A book adaptation of the special, titled Why, Charlie Brown, Why? A Story About What Happens When a Friend is Very Ill, was published by Pharos Books some weeks before the special's premiere on CBS, and was reissued in 2002. The original printing featured a foreword by actor Paul Newman.

Critical reaction to the special was overwhelmingly positive, with reviewers praising it for its realism, emotional weight, and poignancy, and for Janice's bravery in facing her disease.

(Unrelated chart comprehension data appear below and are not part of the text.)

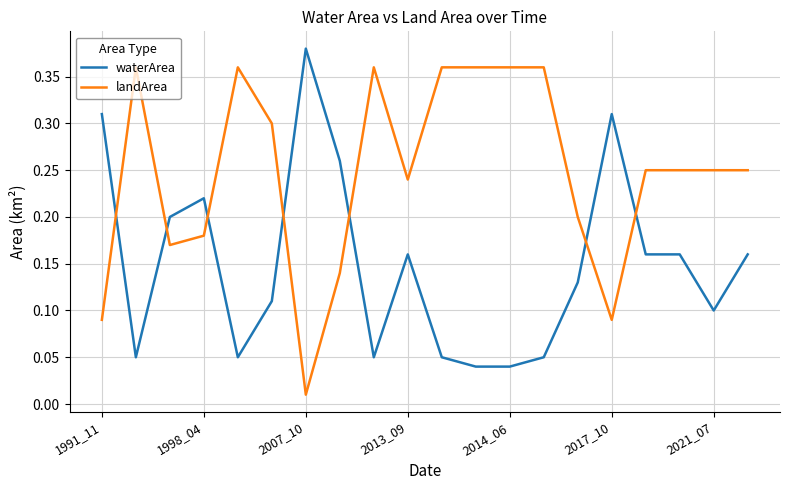

Which series has the largest total across all categories?

landArea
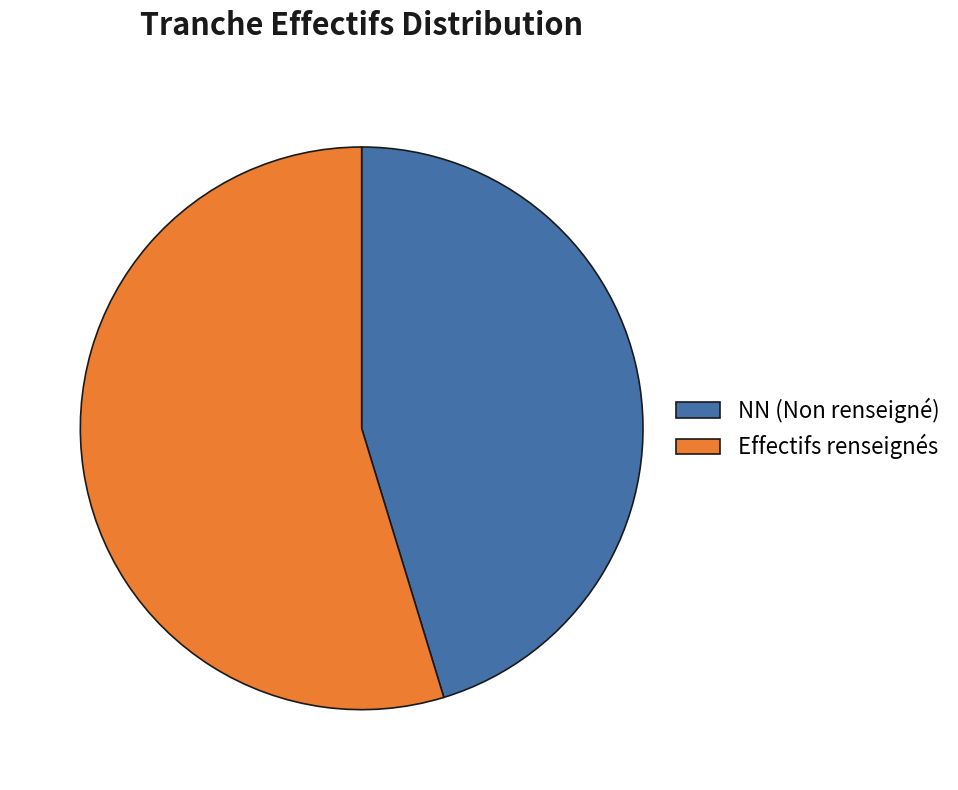

Combined, do NN (Non renseigné) and Effectifs renseignés account for over 50%?

Yes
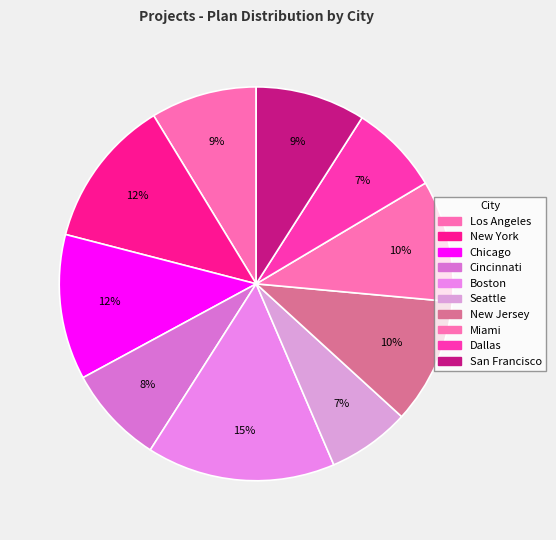

To the nearest percent, what percentage of the pie is Dallas?

7%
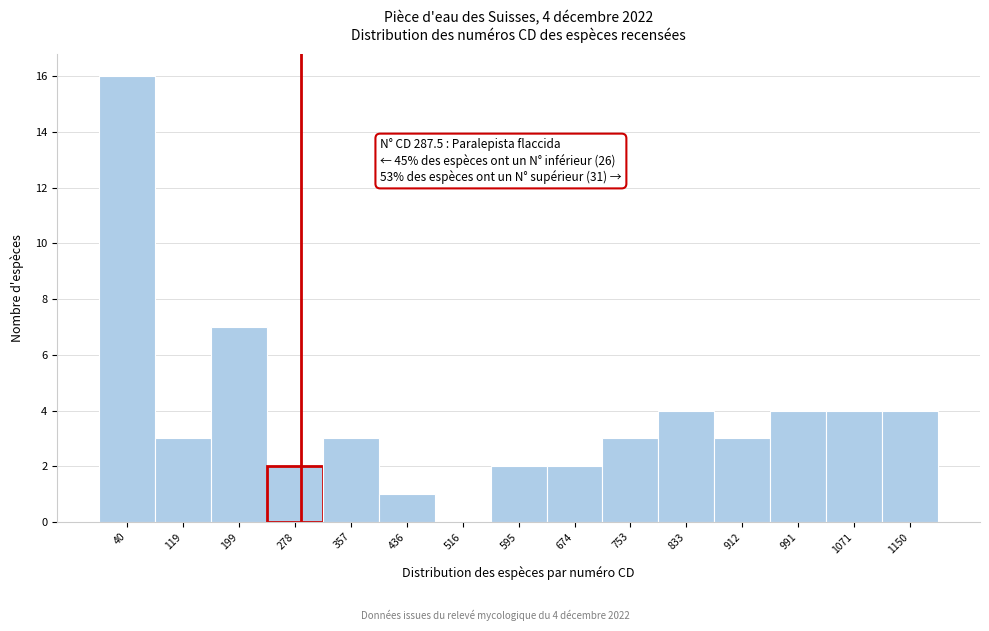

Which range on the x-axis has the tallest bar?

0 to 80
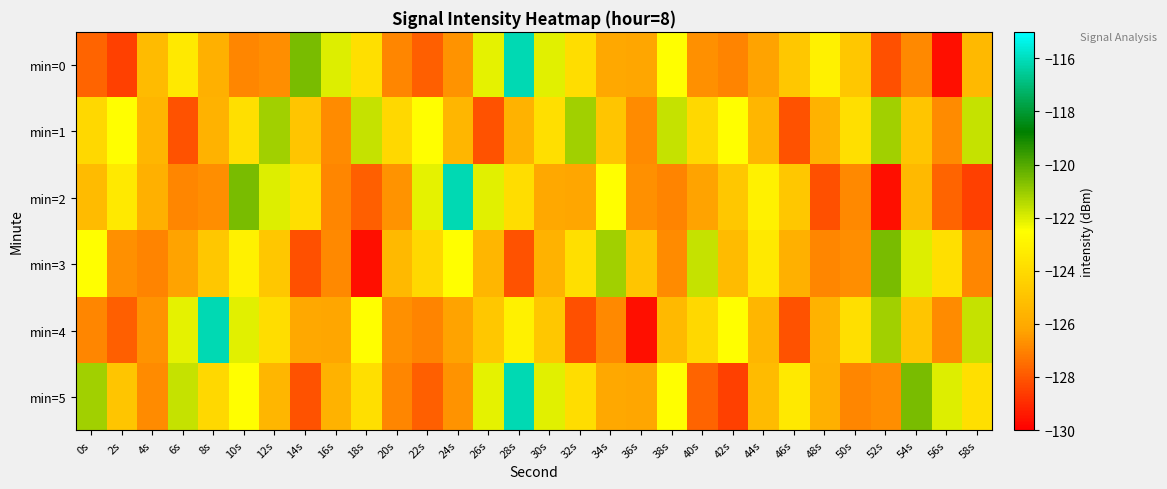

What is the smallest value displayed?

-129.6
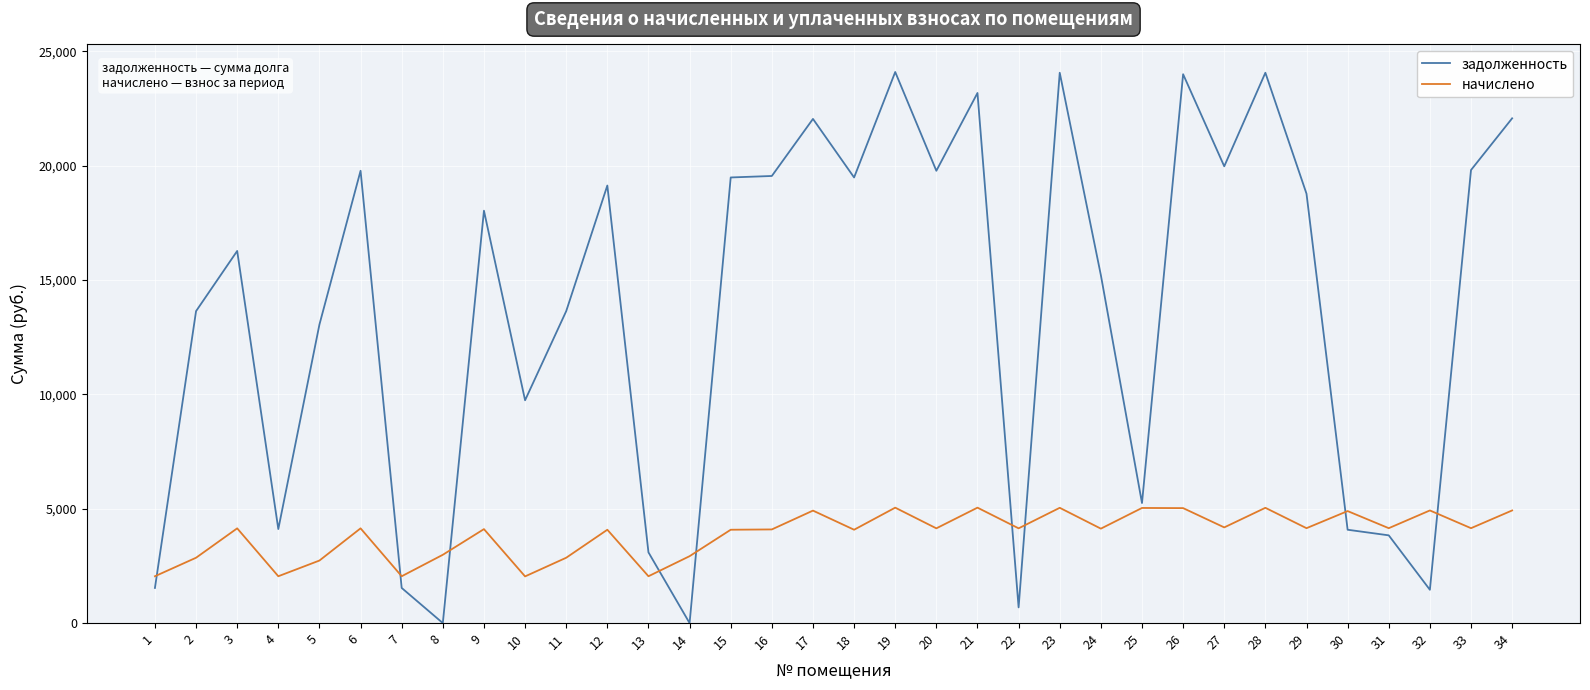

At which category does задолженность reach its first local peak?

3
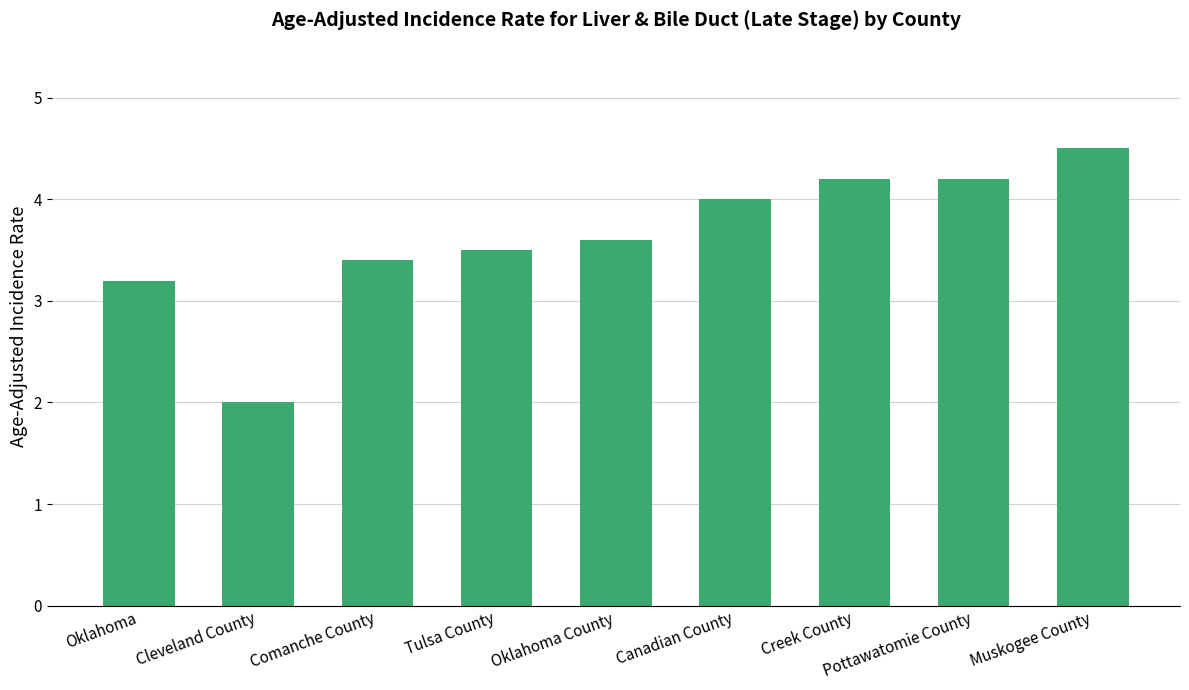

What is the value of the 3rd bar from the left?

3.4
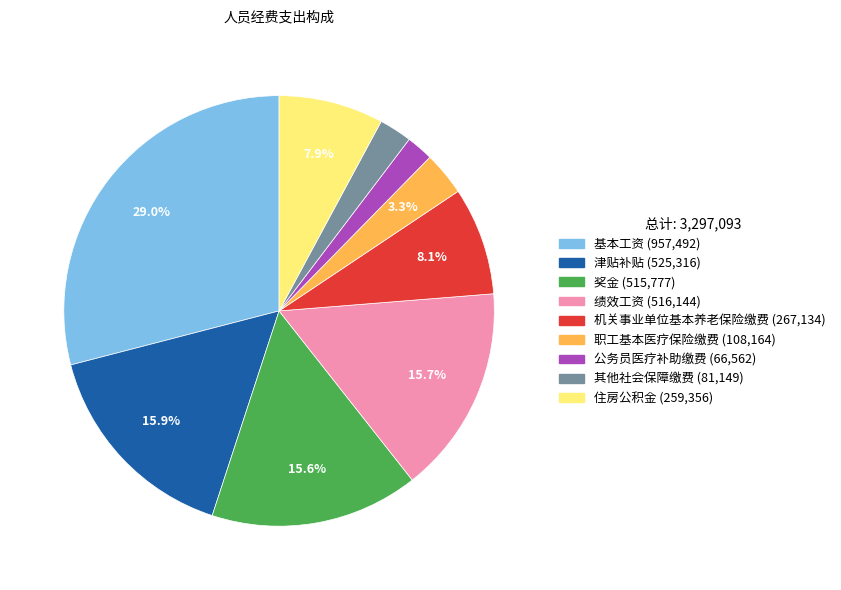

To the nearest percent, what percentage of the pie is 住房公积金?

8%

The first airing of this special brought in an 8.7 household rating and a 16 percent audience share, ranking 65th out of 86 shows that week, and was watched by 15 million viewers.

==Nominations==
Why, Charlie Brown, Why? was nominated for the Emmy for an Outstanding Animated Program (For Programming One Hour or Less) and the Humanitas Prize.

==Home Media==
Why, Charlie Brown, Why? was first released on VHS in 1991, in the United Kingdom. It was followed by an American and Canadian release on August 1, 1995. The special was included as bonus feature on a 1995 LaserDisc release of You're a Good Man, Charlie Brown.

Why, Charlie Brown, Why? made its DVD debut on September 15, 2015, as part of the Peanuts EMMY Honored Collection. The special was remastered for this release.

The special has been added to Apple TV.